4. The neural network accelerator of claim 1, further comprising:

a real-valued mask buffer configured to store a calculated real-valued mask; and

a sigmoid element configured to convert the real-valued mask into a binary mask for storage in the binary mask buffer memory.

5. The neural network accelerator of claim 1, wherein the real-valued mask buffer comprises floating-point values and the sigmoid element is a thresholding element having a threshold of 0.5.

6. The neural network accelerator of claim 1, wherein each volatile memory cell stores 2 bits.

7. The neural network accelerator of claim 6, further comprising a plurality of N/2 shift-adders, each configured to combine two 2-bit weights from adjacent columns of the subarray into a 4-bit partial sum activation.

8. The neural network accelerator of claim 1, wherein the binary mask buffer memory has a size of at least 2N bits, and is configured to store two separate masks of size N, each bit of each mask corresponding to a column in the subarray.

10. A method of machine learning for multiple task adaptation, comprising:

loading a backbone model into a volatile memory, the volatile memory comprising a plurality of subarrays, each subarray comprising M rows and N columns of volatile memory cells, wherein each column of the N columns is configured to store a convolution kernel of the backbone model;

selecting a set of tasks to run on the backbone model, each task having a corresponding binary mask configured to enable or disable each of the N columns of the subarray;

selecting one task of the set of tasks and applying the binary mask corresponding to the task to the N columns of the subarray, disabling at least one column of the subarray; and

executing the task on the backbone model, ignoring the disabled convolution kernel to calculate a result.

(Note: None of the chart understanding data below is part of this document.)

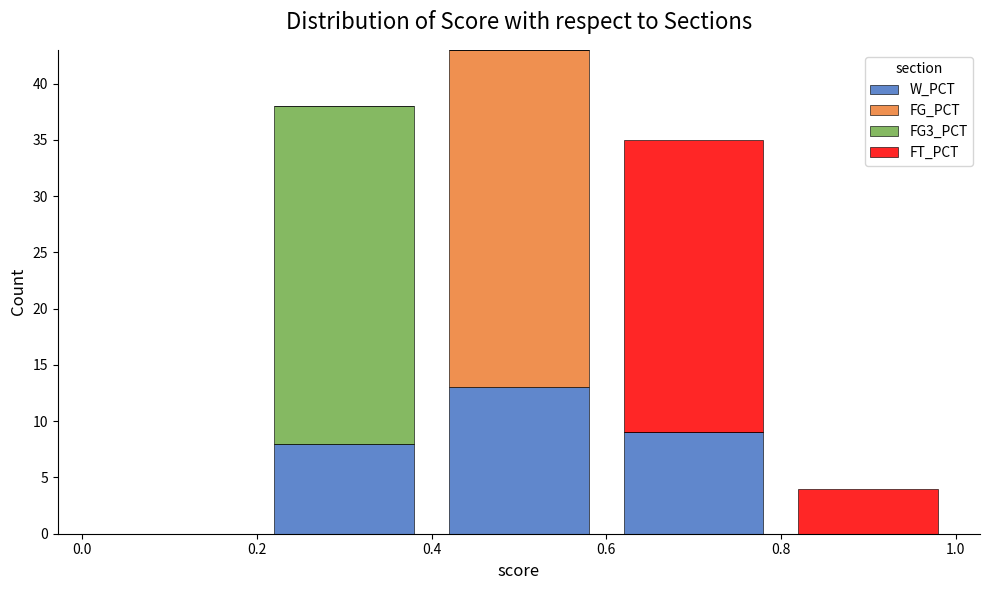

Which range on the x-axis has the tallest stacked bar (by total height)?

0.4 to 0.6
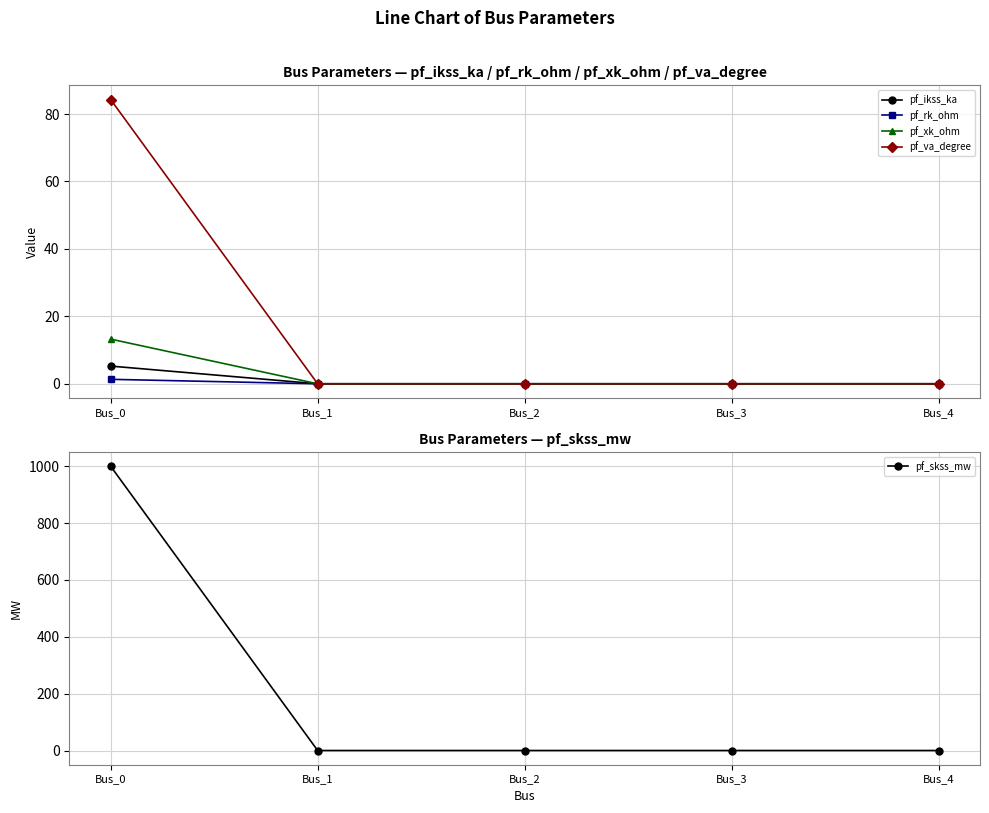

True or false: pf_rk_ohm and pf_xk_ohm intersect in this chart.

False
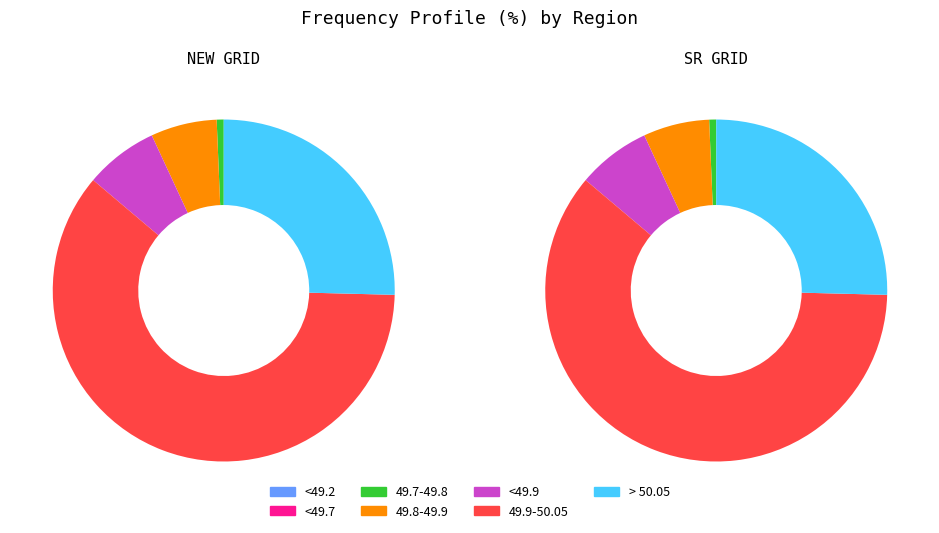

What percentage is the <49.9 slice, to the nearest percent?

7%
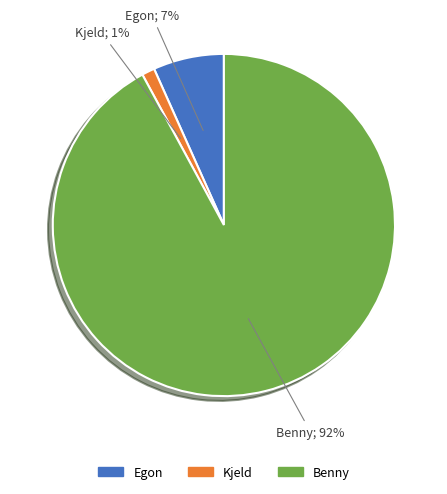

To the nearest percent, what is the combined percentage of Benny and Egon?

99%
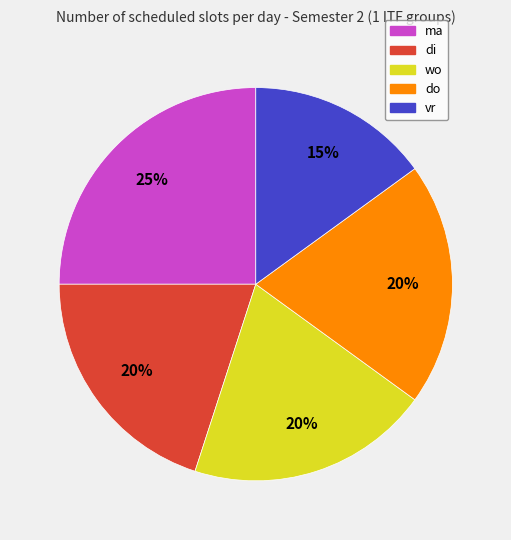

How many segments does this pie chart have?

5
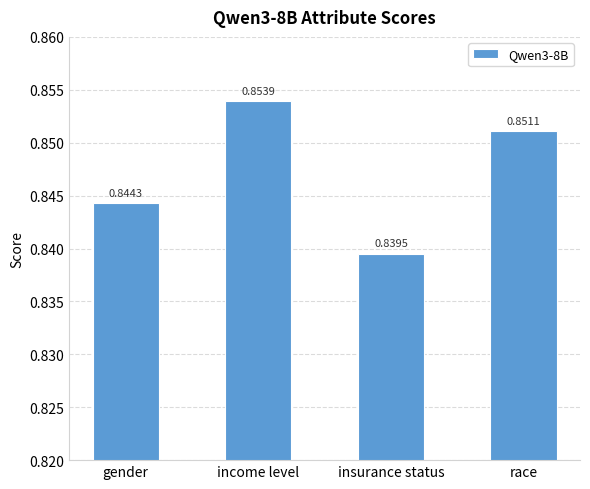

What is the label of the 2nd bar from the left?

income level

11. The method of claim 10, further comprising the steps of calculating real-valued masks to correspond to each task in the set of tasks; and

calculating the corresponding binary masks from the real-valued masks with a sigmoid function.

12. The method of claim 10, wherein the volatile memory is a random-access memory.

13. The method of claim 12, wherein the random-access memory is a resistive random-access memory.

14. The method of claim 10, further comprising calculating a first partial sum in a first subarray of the plurality of subarrays, and a second partial sum in a second subarray of the plurality of subarrays; and

combining the first and second partial sums to calculate an activation.